Выбрать главу

Маяковский тоже не любит прежнюю Россию, хотя совершенно ее не знает: «Я не твой, снеговая уродина!» И человек нуждается в перезапуске. И, как Горькому, ему интереснее всего именно падшие, последние, отверженные — это им он говорит:

Но меня не осудят, но меня не облают, Как пророку, цветами устелят мне след. Все эти, провалившиеся носами, знают: я — ваш поэт.
Как трактир, мне страшен ваш страшный суд! Меня одного сквозь горящие здания проститутки, как святыню, на руках понесут и покажут богу в свое оправдание.

Собственно, под этими словами и Горький мог бы в свое время подписаться — если бы они не были так оскорбительно-эпатажны, так явно талантливы.

Разница — и полярность — пожалуй, вот в чем (и как-то страшно это формулировать): Маяковский призывает гибель старого мира и готов в эту гибель вместе с ним броситься. А Горький готов приветствовать только такую революцию, которая не уничтожит культуру — главное поле его реализации. Маяковский эту культуру как раз отрицает, и защитникам ее традиционных ценностей — Горькому, Луначарскому — шлет самые пылкие проклятия: именно потому, что они вроде бы единомышленники. Но единомышленники-то всего страшнее: им революция нужна для того, чтобы Горький был ее классиком, а Луначарский — самым репертуарным драматургом.

Это неправильно! И Маяковскому революция нужна вовсе не для того, чтобы быть первым и единственным, — а для того, чтобы утвердилось новое искусство, в котором он, может быть, займет значительное и достойное место. Но если не будет нового искусства — не будет ни новой морали, ни новой антропологии.

Проще всего сказать, что Маяковский борется с эстетическим консерватизмом. Но мишень его серьезнее: он борется с теми, кто хочет половинчатой, ограниченной революции. Такой, чтобы все стало новое, а Максим Горький по-прежнему номер один.

Горький готов объявить мещанами (в заметках 1905 года) и Толстого, и Достоевского. Но бросать их с корабля современности не готов — он вообще никого не хочет бросать оттуда. Для него Маяковский — хулиган. И дружить с Маяковским он готов ровно до тех пор, пока эта дружба помогает самому Горькому удерживаться на гребне волны. Он говорит о футуристах вещи, ни к чему не обязывающие: «В этом что-то есть». Или: «Им надо читать Библию… Библию, да». Всем надо читать Библию, если честно, и почти во всех что-то есть. Горькому надо поддержать новую литературную моду, а то — биографию испортишь. Сам над собой трезво иронизируя, он писал в лучший свой период, в 1923 году: «Я хочу быть похороненным в приличном гробе». Маяковский не боится испортить биографию. «Если не будет коммунизма, — говорит он в 1927 году Юзовскому, — тогда не нужны и поэма, и вы, и я». Горькому нужна такая революция, которая бы не поколебала его пьедестал. Маяковскому такая революция даром не нужна. Он готов на посмертное забвение, на статус «старого, но грозного оружия», призывает переписывать его тексты, и «на бронзы многопудье» ему действительно наплевать, не говоря уж про мраморную слизь.

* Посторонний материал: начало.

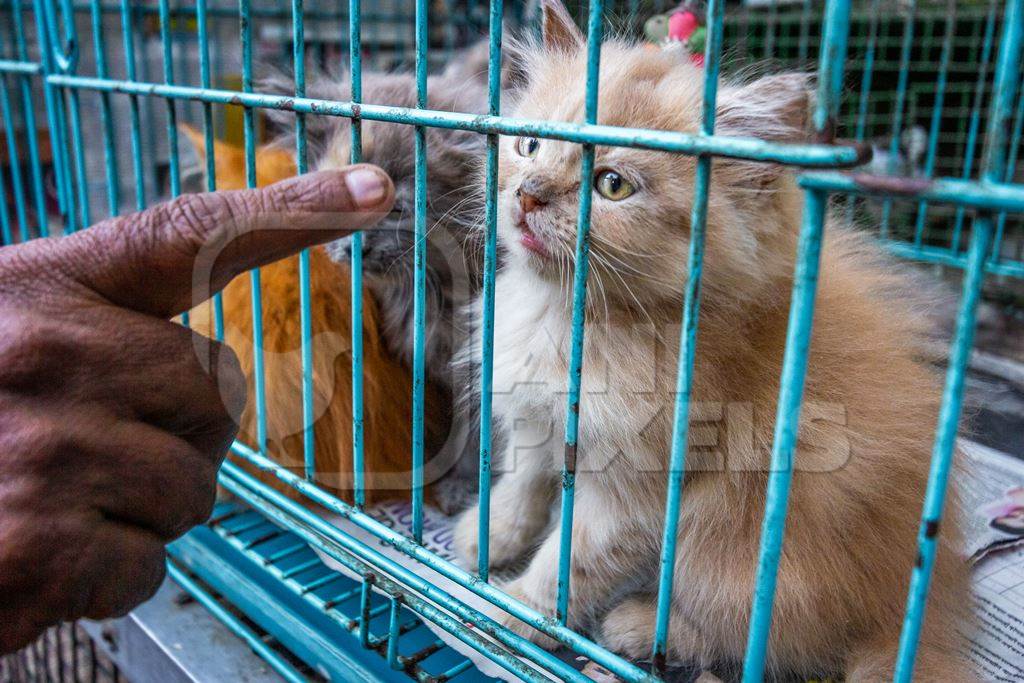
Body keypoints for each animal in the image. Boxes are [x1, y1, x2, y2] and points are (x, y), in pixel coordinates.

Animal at [452, 2, 970, 679]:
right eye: (529, 143)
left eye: (613, 185)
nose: (529, 193)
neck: (567, 318)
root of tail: (905, 610)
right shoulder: (543, 422)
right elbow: (523, 483)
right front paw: (489, 535)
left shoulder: (635, 492)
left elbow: (571, 561)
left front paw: (518, 611)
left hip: (736, 556)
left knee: (751, 639)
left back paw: (640, 628)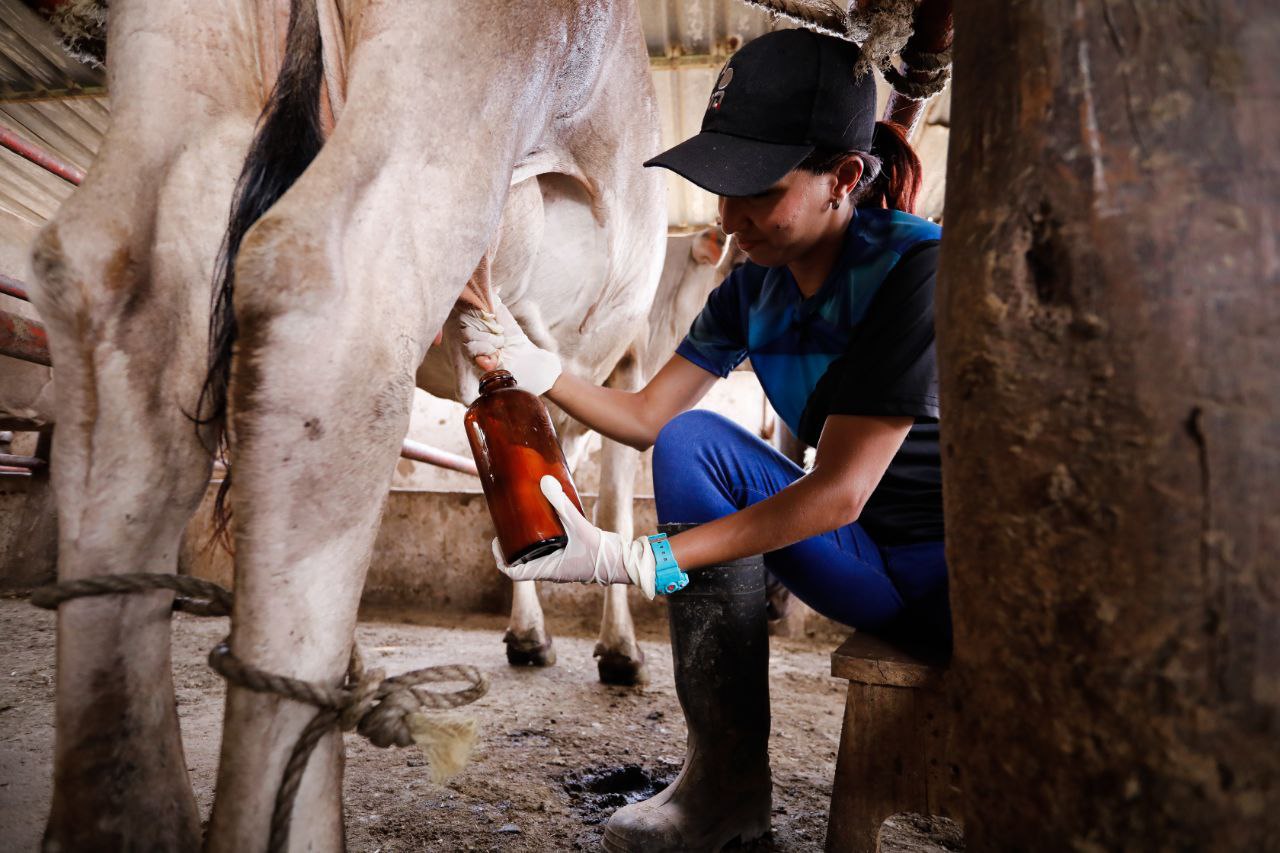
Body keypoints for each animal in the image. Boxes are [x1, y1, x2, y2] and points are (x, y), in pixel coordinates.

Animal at [30, 3, 665, 845]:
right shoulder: (630, 356)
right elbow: (615, 495)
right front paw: (616, 650)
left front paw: (535, 626)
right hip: (456, 95)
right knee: (324, 289)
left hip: (187, 79)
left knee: (113, 290)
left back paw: (126, 816)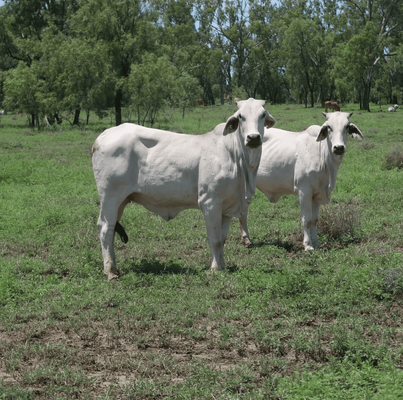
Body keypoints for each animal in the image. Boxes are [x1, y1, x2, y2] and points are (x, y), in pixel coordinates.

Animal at [92, 98, 276, 280]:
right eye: (240, 116)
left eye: (262, 115)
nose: (253, 138)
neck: (237, 158)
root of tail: (102, 136)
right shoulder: (210, 203)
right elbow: (215, 239)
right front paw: (215, 268)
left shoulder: (228, 207)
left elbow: (222, 239)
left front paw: (222, 266)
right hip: (110, 196)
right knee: (105, 227)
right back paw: (110, 271)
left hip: (121, 200)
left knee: (111, 228)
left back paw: (115, 268)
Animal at [235, 112, 364, 250]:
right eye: (329, 127)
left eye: (347, 127)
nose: (339, 147)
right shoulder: (304, 191)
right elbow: (307, 219)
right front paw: (308, 245)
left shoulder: (316, 195)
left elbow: (315, 220)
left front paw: (316, 243)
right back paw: (246, 239)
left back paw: (246, 239)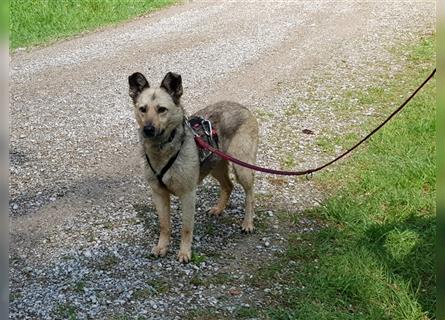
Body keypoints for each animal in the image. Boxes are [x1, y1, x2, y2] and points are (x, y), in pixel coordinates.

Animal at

Маяковский всю жизнь говорит то и только то, что хорошо звучит, и потом хоть трава не расти. Горький всю жизнь говорит то, из чего можно извлечь статус, славу, репутацию — и потому в 1917 году отчаянно ругает большевиков, а в 1928-м, к шестидесятилетию, приезжает в СССР: триумфатором, но и собственностью советской власти.

В 1928 году они с Маяковским не увиделись. Горькому было некогда: то Баку, то Соловки. В разговоре с Сейфуллиной ласково шутил: все время делают кем-то почетным. Был у пионеров — стал почетным пионером. У колхозников — почетным колхозником. Завтра еду в клинику для душевнобольных — видимо, сделают почетным сумасшедшим.

Но ему нравилось, очень нравилось.

С Маяковским все это удалось проделать только посмертно.

ДВЕНАДЦАТЬ ЖЕНЩИН. ЭЛЬЗА

1

Едва ли не единственная, кому он не посвятил вовсе ничего, ни одной поэтической строчки. Но не без ее влияния, видимо, написано «Послушайте». Влияние этой скрытной, мягкой и умной женщины недооценено — все заслонила рыжая эксцентричная сестра.